Wednesday, May 7, 2014

Renting & Privacy Rules, by Megan Sukovich & Madison Norris

Renting presents issues of privacy for the involved parties. Tenants want privacy to be respected while landlords and inspectors want to perform effective jobs.

There is a myth that landlords have to give a 24-hour notice before entering a rental property. According to The Wisconsin Way tenant’s rights fact sheet, a landlord has the right to inspect, repair, and show the premises at reasonable times with a 12-hour advance notice. The landlord may enter with less notice in the case of an emergency or if the tenant agrees to a shorter notice.

“It can sometimes feel weird when a landlord comes over. You’re nervous they will come in and hate the mess, find something they didn’t like, or worse, find something to charge you for,” admits La Crosse student renter, Brandon Forcier.

Landlord-tenant law provides that a tenant has the right to exclusive possession of the unit during the tenancy, unless the landlord and tenant have agreed to a Non-Standard Rental Provision that specifically authorizes the entry. The landlord has no general right to enter the unit without the tenant's permission.
State law does authorize the landlord to enter the premises without advance approval under certain circumstances regarding safety and emergency situations.

Tenants are uncomfortable with inspectors entering their home as well. According to the La Crosse Chief Inspector, Dave Reinhart, tenants sometimes fear the property will be condemned or they evicted if an inspector finds a major issue. Tenant eviction is always a process that involves a court order.

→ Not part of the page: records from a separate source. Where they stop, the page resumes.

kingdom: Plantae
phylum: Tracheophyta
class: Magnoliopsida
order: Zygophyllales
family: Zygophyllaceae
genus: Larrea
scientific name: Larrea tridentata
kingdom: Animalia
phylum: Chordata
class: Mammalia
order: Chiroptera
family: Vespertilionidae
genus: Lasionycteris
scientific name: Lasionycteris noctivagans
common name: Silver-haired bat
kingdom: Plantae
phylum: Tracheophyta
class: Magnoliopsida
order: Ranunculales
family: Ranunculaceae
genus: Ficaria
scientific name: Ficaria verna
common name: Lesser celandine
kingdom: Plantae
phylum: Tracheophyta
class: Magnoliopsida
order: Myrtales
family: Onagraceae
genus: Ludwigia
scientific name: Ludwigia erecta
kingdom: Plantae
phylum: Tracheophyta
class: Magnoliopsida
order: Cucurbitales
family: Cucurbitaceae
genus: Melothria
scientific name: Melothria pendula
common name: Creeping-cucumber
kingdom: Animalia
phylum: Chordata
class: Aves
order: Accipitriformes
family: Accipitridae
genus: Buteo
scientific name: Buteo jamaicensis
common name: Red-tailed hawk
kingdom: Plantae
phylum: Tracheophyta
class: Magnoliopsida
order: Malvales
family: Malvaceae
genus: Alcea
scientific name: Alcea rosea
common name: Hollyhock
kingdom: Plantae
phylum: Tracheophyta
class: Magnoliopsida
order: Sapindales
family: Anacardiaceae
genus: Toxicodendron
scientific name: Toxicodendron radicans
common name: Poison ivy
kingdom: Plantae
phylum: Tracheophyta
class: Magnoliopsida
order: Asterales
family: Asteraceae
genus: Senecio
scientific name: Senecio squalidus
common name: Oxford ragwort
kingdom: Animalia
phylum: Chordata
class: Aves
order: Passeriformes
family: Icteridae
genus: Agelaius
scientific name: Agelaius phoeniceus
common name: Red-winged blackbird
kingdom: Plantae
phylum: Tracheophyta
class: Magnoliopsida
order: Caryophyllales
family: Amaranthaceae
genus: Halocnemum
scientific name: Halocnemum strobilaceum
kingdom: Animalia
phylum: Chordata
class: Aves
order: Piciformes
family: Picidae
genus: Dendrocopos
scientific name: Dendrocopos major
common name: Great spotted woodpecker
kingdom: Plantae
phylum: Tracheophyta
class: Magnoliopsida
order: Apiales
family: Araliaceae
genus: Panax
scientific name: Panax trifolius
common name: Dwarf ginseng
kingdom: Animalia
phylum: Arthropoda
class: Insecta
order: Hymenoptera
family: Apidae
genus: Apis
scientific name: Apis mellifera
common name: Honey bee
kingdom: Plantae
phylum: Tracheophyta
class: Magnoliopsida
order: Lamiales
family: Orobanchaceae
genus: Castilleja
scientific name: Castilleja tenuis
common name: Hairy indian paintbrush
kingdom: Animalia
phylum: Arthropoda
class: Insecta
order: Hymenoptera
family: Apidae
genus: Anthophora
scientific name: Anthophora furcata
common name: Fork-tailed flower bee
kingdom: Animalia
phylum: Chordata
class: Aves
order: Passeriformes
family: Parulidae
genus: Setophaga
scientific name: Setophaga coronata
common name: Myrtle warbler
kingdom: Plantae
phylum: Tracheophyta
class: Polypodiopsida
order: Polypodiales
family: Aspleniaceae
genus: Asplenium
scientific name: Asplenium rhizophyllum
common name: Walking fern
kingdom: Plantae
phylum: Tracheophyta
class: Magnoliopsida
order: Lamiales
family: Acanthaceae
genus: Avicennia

A landlord who receives written notice from a law enforcement agency that the dwelling unit has been declared a nuisance under Wisconsin statutes may evict the tenant. Depending on the purpose of the eviction, failure of pay rent or other contract violation, the tenant will receive either a five or fourteen day notice.

“Some tenants will call with complaints, but when we try to make an appointment to inspect their rental, the tenants change their mind about us coming over,” says Reinhart.